WASP Network, bir Netflix filmi olarak tanıtılmasına rağmen sinemada izlediğimiz son filmlerden biriydi. Tabi Netflix artık bir platformdan daha fazlası. Fakat yine de o platformun tipik özelliklerini barındıran vasatlık sinema salonlarına da yansıyor. O nedenle pandemi öncesi dönemde vizyonda izlediğimiz son filmlerden biri olaral bizi biraz hayal kırıklığına uğrattı. Zira merak edilesi bir konuya ve güçlü bir kadroya sahipti.
Bir kitap uyarlaması ama tabi ki bir roman değil. Soğuk Savaş döneminin tanıklarından Fernando Morais'in The Last Soldiers of the Cold War kitabına dayanan film gerçek bir hikayeyi anlatıyor. Daha doğrusu birden fazla hikayeyi. Casusları, askerleri, fırsatçıları ve bu savaşın ortasında kendi savaşlarıyla mücadele eden aileleri. Üstelik zaman olarak da farklı bir döneme dairdi. Sinemada Soğuk Savaş'ı devamlı 1950-1990 arası dönemden izledik. Burada ise duvarın yıkılmasından sonra bir cephenin son kalesi olarak kalan Küba'nın 90'lı yıllarına giriyoruz. Bu açılardan film merak uyandırıcıydı. Hatta Fransız yönetmen (Oliver Assayas) ve Hispanik oyuncularla daha Avrupai (veya Hollywood dışı) bir film izleyeceğimizi düşünmüştük. Fakat o açıdan aradığımızı bulamadık.

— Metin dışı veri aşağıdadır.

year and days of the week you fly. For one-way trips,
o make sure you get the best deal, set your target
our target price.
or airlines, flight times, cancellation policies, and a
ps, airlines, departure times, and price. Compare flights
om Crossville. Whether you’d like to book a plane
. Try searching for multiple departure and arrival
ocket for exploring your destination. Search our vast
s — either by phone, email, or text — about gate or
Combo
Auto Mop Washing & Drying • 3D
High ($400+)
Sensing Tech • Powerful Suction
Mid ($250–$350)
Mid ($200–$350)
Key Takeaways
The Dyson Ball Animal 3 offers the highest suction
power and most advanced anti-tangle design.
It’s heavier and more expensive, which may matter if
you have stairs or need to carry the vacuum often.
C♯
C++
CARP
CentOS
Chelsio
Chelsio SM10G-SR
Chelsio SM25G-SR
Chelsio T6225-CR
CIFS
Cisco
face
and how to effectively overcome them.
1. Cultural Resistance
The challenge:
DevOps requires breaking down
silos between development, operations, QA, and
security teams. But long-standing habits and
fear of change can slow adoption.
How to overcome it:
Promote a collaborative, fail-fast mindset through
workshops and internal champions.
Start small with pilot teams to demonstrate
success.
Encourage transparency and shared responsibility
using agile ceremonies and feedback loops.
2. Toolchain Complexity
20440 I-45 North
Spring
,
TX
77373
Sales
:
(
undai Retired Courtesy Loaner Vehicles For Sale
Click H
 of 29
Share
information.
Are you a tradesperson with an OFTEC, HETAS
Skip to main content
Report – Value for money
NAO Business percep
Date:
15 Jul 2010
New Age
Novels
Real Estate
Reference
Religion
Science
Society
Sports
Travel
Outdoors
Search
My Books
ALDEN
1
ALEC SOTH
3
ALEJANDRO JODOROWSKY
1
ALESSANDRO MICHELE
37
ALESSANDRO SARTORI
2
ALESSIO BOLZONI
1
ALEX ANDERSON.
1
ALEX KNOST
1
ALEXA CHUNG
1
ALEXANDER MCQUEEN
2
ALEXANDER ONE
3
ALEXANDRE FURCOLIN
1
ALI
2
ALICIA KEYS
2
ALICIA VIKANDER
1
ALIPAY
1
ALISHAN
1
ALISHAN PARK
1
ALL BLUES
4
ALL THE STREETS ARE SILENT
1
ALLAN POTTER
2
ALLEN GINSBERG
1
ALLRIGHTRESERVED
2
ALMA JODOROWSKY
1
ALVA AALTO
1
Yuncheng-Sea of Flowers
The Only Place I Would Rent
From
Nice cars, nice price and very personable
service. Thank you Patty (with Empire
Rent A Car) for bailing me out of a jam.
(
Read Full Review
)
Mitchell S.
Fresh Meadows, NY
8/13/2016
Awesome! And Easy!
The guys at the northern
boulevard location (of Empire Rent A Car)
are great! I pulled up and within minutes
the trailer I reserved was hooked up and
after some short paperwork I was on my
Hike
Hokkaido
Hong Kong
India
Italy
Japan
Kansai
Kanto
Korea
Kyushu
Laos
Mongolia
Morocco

Filmin genel sorunu; büyük ihtimalle yapımcılar ve projenin içinde olanlar tarafından 'sorun' olarak görülmemiştir. Nedir o sorun? Bir bütünlük yok. Kopukluklar tüm kurguya hakim. Çok güzel çekilen sahneler, hikayeyi ve ruhu yansıtamadan sonlanıyor. Geçişler çok hızlı. İzleyiciye kısa sürede hap bir içerik vermek istenmiş. Netflix ekolü de hemen hemen bu zaten. Üstelik film kısa da sayılmaz. 2 saati aşan bir süresi var. Buna rağmen ne karakterlerin psikolojisine ne de olayın gerginliğine çok fazla girilmiş. Zaten çok fazla karakter olunca, azar azar anlatılmış herkes. Tarihi bir casusluk hikayesi ise casusların karizmatik ve komik tavırlarına indirgenmiş. Açıkçası bu tarz filmlerde politik yanın daha ağır basmasını ve aksiyonun sınırlı ölçüde kalmasını tercih ederim. Bu filmde de aksiyon çok fazla öne çıkmamış. Fakat diğer yandan politik kısım da gölgede kalmış. Filmi izlemediyseniz bu yazıyı okuyup "O zaman ne var bu filmde onu anlat bize?" diyen sorabilirsiniz. Sıkıntı da bu. Zaten ben de filmi izledikten sonra Ziya Şengül gibi "Biz şimdi ne izledik baba?" demiştim. İnce esprili replikler yazılmış, güzel manzaraları (özellikle havadan) sahneler çekilmiş, Ana de Armas'ın çekiciliğinden ve Wagner Moura'nın Escobar olmasından faydalanılmış; tüm bunlarla film adeta geçiştirilmiş. Sanki film değil de mini bir dizi gibi düşünülmüş. Ve belki de öyle çekilseydi daha güçlü bir iz bırakabilirdi. Bu haliyle biraz eksik kalmış gibi..
Yine de 5.8'lik IMDB puanını hak ettiğini düşünmüyorum. 6-7 bandına sıkışabilirdi. Fakat onun için de böylesine bir kadroya gerek yoktu. Belki daha ünsüz bir kadroyla hem beklentileri düşürebilir hem de aynı filmi çekerek puanı yukarı çekmek mümkün olabilirdi. Fakat tabi o zaman hasılat aynı olmayabilirdi.